中本裕之 正員 (株)富士通研究所IoTシステム研究所

Hiroyuki NAKAMOTO, Member (IoT Systems Laboratory, Fujitsu Laboratories LTD., Kawasaki-shi, 211-8588 Japan).

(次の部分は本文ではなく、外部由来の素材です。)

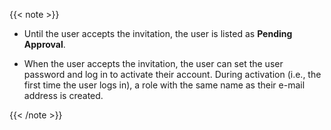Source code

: {{< note >}}
- Until the user accepts the invitation, the user is listed as **Pending
Approval**.

- When the user accepts the invitation, the user can set the user password and
log in to activate their account. During activation (i.e., the first time the
user logs in), a role with the same name as their e-mail address is created.

{{< /note >}}
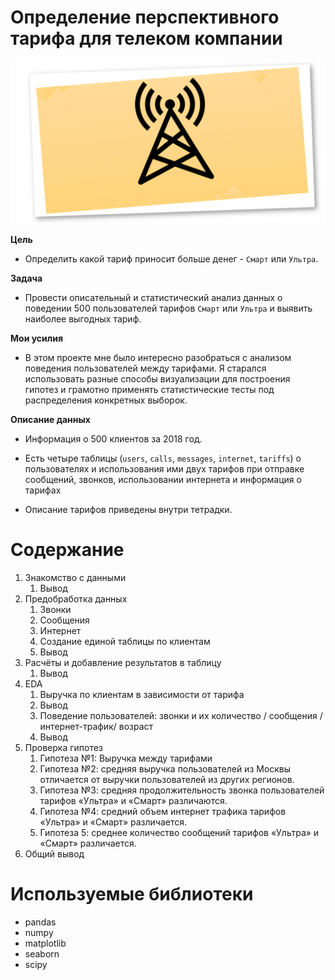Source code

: # Определение перспективного тарифа для телеком компании
![](telecom.png?raw=true "Title")

**Цель**
* Определить какой тариф приносит больше денег - `Смарт` или `Ультра`.


**Задача**
* Провести описательный и статистический анализ данных о поведении 500 пользователей тарифов `Смарт` или `Ультра` и выявить наиболее выгодных тариф.

**Мои усилия**
* В этом проекте мне было интересно разобраться с анализом поведения пользователей между тарифами. Я старался использовать разные способы визуализации для построения гипотез и грамотно применять статистические тесты под распределения конкретных выборок. 

**Описание данных**
* Информация о 500 клиентов за 2018 год. 

* Есть четыре таблицы (`users`, `calls`, `messages`, `internet`, `tariffs`) о пользователях и использования ими двух тарифов при отправке сообщений, звонков, использовании интернета и информация о тарифах

* Описание тарифов приведены внутри тетрадки.


# Содержание
1. Знакомство с данными
    1. Вывод
2. Предобработка данных
     1. Звонки
     2. Сообщения
     3. Интернет
     4. Создание единой таблицы по клиентам
     5. Вывод    
3. Расчёты и добавление результатов в таблицу
    1. Вывод
4. EDA
    1. Выручка по клиентам в зависимости от тарифа
    2.  Вывод
    3.  Поведение пользователей: звонки и их количество / сообщения / интернет-трафик/ возраст
    4.  Вывод   
5. Проверка гипотез
    1. Гипотеза №1: Выручка между тарифами
    2. Гипотеза №2: средняя выручка пользователей из Москвы отличается от выручки пользователей из других регионов.
    3.  Гипотеза №3: средняя продолжительность звонка пользователей тарифов «Ультра» и «Смарт» различаются.
    4.  Гипотеза №4: средний объем интернет трафика тарифов «Ультра» и «Смарт» различается.
    5.  Гипотеза 5: среднее количество сообщений тарифов «Ультра» и «Смарт» различается.
6. Общий вывод  


# Используемые библиотеки
* pandas
* numpy
* matplotlib
* seaborn
* scipy
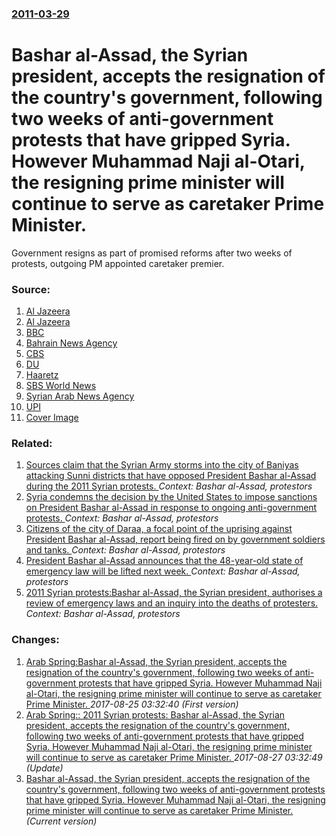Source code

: ### [2011-03-29](/news/2011/03/29/index.md)

# Bashar al-Assad, the Syrian president, accepts the resignation of the country's government, following two weeks of anti-government protests that have gripped Syria. However Muhammad Naji al-Otari, the resigning prime minister will continue to serve as caretaker Prime Minister. 

Government resigns as part of promised reforms after two weeks of protests, outgoing PM appointed caretaker premier.


### Source:

1. [Al Jazeera](http://english.aljazeera.net/news/europe/2011/03/201132911054164662.html)
2. [Al Jazeera](http://english.aljazeera.net/news/middleeast/2011/03/201132975114399138.html)
3. [BBC](http://www.bbc.co.uk/news/uk-12889119)
4. [Bahrain News Agency](http://www.bna.bh/portal/en/news/451101)
5. [CBS](http://www.cbsnews.com/stories/2011/03/29/501364/main20048414.shtml#ixzz1I11RNHLs)
6. [DU](http://www.democraticunderground.com/discuss/duboard.php?az=view_all&address=102x4791813)
7. [Haaretz](http://www.haaretz.com/news/international/libya-rebels-pull-back-as-gadhafi-forces-retake-town-near-sirte-1.352574)
8. [SBS World News](http://www.sbs.com.au/news/article/1509776/Syrian-cabinet-resigns-amid-unrest)
9. [Syrian Arab News Agency](http://www.sana.sy/eng/21/2011/03/29/339129.htm)
10. [UPI](http://www.upi.com/Top_News/World-News/2011/03/29/Oman-forces-crack-down-on-protesters/UPI-89971301402206/)
10. [Cover Image](http://www.aljazeera.com/mritems/Images/2011/3/29/20113291021675833_20.jpg)

### Related:

1. [Sources claim that the Syrian Army storms into the city of Baniyas attacking Sunni districts that have opposed President Bashar al-Assad during the 2011 Syrian protests. ](/news/2011/05/7/sources-claim-that-the-syrian-army-storms-into-the-city-of-baniyas-attacking-sunni-districts-that-have-opposed-president-bashar-al-assad-dur.md) _Context: Bashar al-Assad, protestors_
2. [Syria condemns the decision by the United States to impose sanctions on President Bashar al-Assad in response to ongoing anti-government protests. ](/news/2011/05/19/syria-condemns-the-decision-by-the-united-states-to-impose-sanctions-on-president-bashar-al-assad-in-response-to-ongoing-anti-government-pro.md) _Context: Bashar al-Assad, protestors_
3. [Citizens of the city of Daraa, a focal point of the uprising against President Bashar al-Assad, report being fired on by government soldiers and tanks. ](/news/2011/05/1/citizens-of-the-city-of-daraa-a-focal-point-of-the-uprising-against-president-bashar-al-assad-report-being-fired-on-by-government-soldiers.md) _Context: Bashar al-Assad, protestors_
4. [President Bashar al-Assad announces that the 48-year-old state of emergency law will be lifted next week. ](/news/2011/04/16/president-bashar-al-assad-announces-that-the-48-year-old-state-of-emergency-law-will-be-lifted-next-week.md) _Context: Bashar al-Assad, protestors_
5. [2011 Syrian protests:Bashar al-Assad, the Syrian president, authorises a review of emergency laws and an inquiry into the deaths of protesters. ](/news/2011/03/31/2011-syrian-protests-bashar-al-assad-the-syrian-president-authorises-a-review-of-emergency-laws-and-an-inquiry-into-the-deaths-of-proteste.md) _Context: Bashar al-Assad, protestors_

### Changes:

1. [Arab Spring:Bashar al-Assad, the Syrian president, accepts the resignation of the country's government, following two weeks of anti-government protests that have gripped Syria. However Muhammad Naji al-Otari, the resigning prime minister will continue to serve as caretaker Prime Minister. ](/news/2011/03/29/arab-spring-pbashar-al-assad-the-syrian-president-accepts-the-resignation-of-the-country-s-government-following-two-weeks-of-anti-governm.md) _2017-08-25 03:32:40 (First version)_
2. [Arab Spring:: 2011 Syrian protests: Bashar al-Assad, the Syrian president, accepts the resignation of the country's government, following two weeks of anti-government protests that have gripped Syria. However Muhammad Naji al-Otari, the resigning prime minister will continue to serve as caretaker Prime Minister. ](/news/2011/03/29/arab-spring-2011-syrian-protests-bashar-al-assad-the-syrian-president-accepts-the-resignation-of-the-country-s-government-following-tw.md) _2017-08-27 03:32:49 (Update)_
2. [Bashar al-Assad, the Syrian president, accepts the resignation of the country's government, following two weeks of anti-government protests that have gripped Syria. However Muhammad Naji al-Otari, the resigning prime minister will continue to serve as caretaker Prime Minister. ](/news/2011/03/29/bashar-al-assad-the-syrian-president-accepts-the-resignation-of-the-country-s-government-following-two-weeks-of-anti-government-protests.md) _(Current version)_
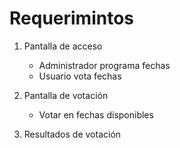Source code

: # Requerimintos

1. Pantalla de acceso

   - Administrador programa fechas
   - Usuario vota fechas

2. Pantalla de votación

   - Votar en fechas disponibles

3. Resultados de votación
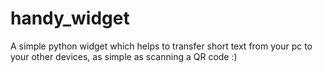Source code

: # handy_widget
A simple python widget which helps to transfer short text from your pc to your other devices, as simple as scanning a QR code :)
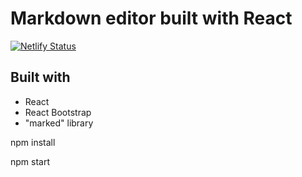 # Markdown editor built with React

[![Netlify Status](https://api.netlify.com/api/v1/badges/822fd402-dcc7-48f5-8cf7-f96c674fc18e/deploy-status)](https://app.netlify.com/sites/md-viewer/deploys)

## Built with

- React
- React Bootstrap
- "marked" library

npm install

npm start
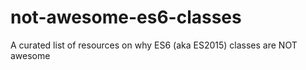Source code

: # not-awesome-es6-classes
A curated list of resources on why ES6 (aka ES2015) classes are NOT awesome
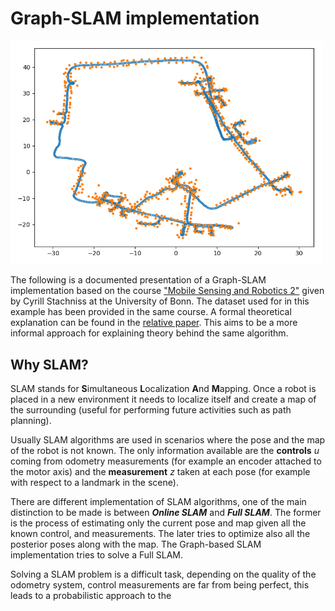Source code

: # **Graph-SLAM implementation**

<img src="data/pose_landmarkSLAM.gif" width="500" />

The following is a documented presentation of a Graph-SLAM implementation based on the course ["Mobile Sensing and Robotics 2"](https://www.ipb.uni-bonn.de/msr2-2020/) given by Cyrill Stachniss at the University of Bonn. The dataset used for in this example has been provided in the same course. A formal theoretical explanation can be found in the [relative paper](http://www2.informatik.uni-freiburg.de/~stachnis/pdf/grisetti10titsmag.pdf). This aims to be a more informal approach for explaining theory behind the same algorithm. 

## **Why SLAM?**

SLAM stands for **S**imultaneous **L**ocalization **A**nd **M**apping. Once a robot is placed in a new environment it needs to localize itself and create a map of the surrounding (useful for performing future activities such as path planning). 

Usually SLAM algorithms are used in scenarios where the pose and the map of the robot is not known. The only information available are the **controls** *u* coming from odometry measurements (for example an encoder attached to the motor axis) and the **measurement** *z* taken at each pose (for example with respect to a landmark in the scene).

There are different implementation of SLAM algorithms, one of the main distinction to be made is between ***Online SLAM*** and ***Full SLAM***. The former is the process of estimating only the current pose and map given all the known control, and measurements. The later tries to optimize also all the posterior poses along with the map. The Graph-based SLAM implementation tries to solve a Full SLAM.

Solving a SLAM problem is a difficult task, depending on the quality of the odometry system, control measurements are far from being perfect, this leads to a probabilistic approach to the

電子情報通信学会誌 Vol.102 No.5 pp.403-407 2019年5月

©電子情報通信学会2019

abstract

 多くのデバイスの情報を収集・分析するIoTシステムにおいて,その導入・運用には,デバイスへの電源供給方法,すなわち,電源設置工事や電池交換のコスト増加が大きな課題となる.本稿では,デバイスのメンテナンスコスト削減に有効な,太陽電池でデバイスを駆動するパワーマネジメント技術について紹介する.従来の電源変動を抑制する手法とは異なり,動作可能な範囲内でその変動を許容する電源制御が特徴である.本技術を無線ビーコンに適用し,44lxの暗所での動作,SIGFOXを利用した約7kmの長距離通信が,親指サイズの小さな太陽電池で実現できることを確認した.

キーワード:パワーマネジメント,太陽電池,メンテナンスフリー,無線ビーコン

1.開発の背景と目的

 近年のデバイス性能の飛躍的な向上と通信規格の低消費電力化により,高性能なセンシングデバイスが安価に入手できるようになり,Internet of Things(IoT)としてのデータ普及が拡大している.2021年には,100億台以上のモバイルデバイスがネットワークにつながるという予測もあり(1),多くのセンシング情報から価値を見いだすためのアルゴリズム開発やArtificial Intelligence(AI)を用いた分析にも注目が集まっている.

 一般的なIoTを用いたシステムは,図1に示すように,現場(フィールドエリア)から取得したセンシングデータを,ゲートウェイや基地局を経由してクラウドやサーバに送り,そこで分析や予測が行えるように構成されている.あるいは,受信したデータを基にゲートウェイで簡単に処理できる場合は,クラウドを使用せず,IoTデバイスとゲートウェイを用いてサービスを実現することも可能である.例えば,美術館の作品近傍にBluetooth Low Energy(BLE)等の近距離無線送信が可能なビーコンを各々設置する場合は,スマートフォンを用いた作品紹介サービスが実現できる.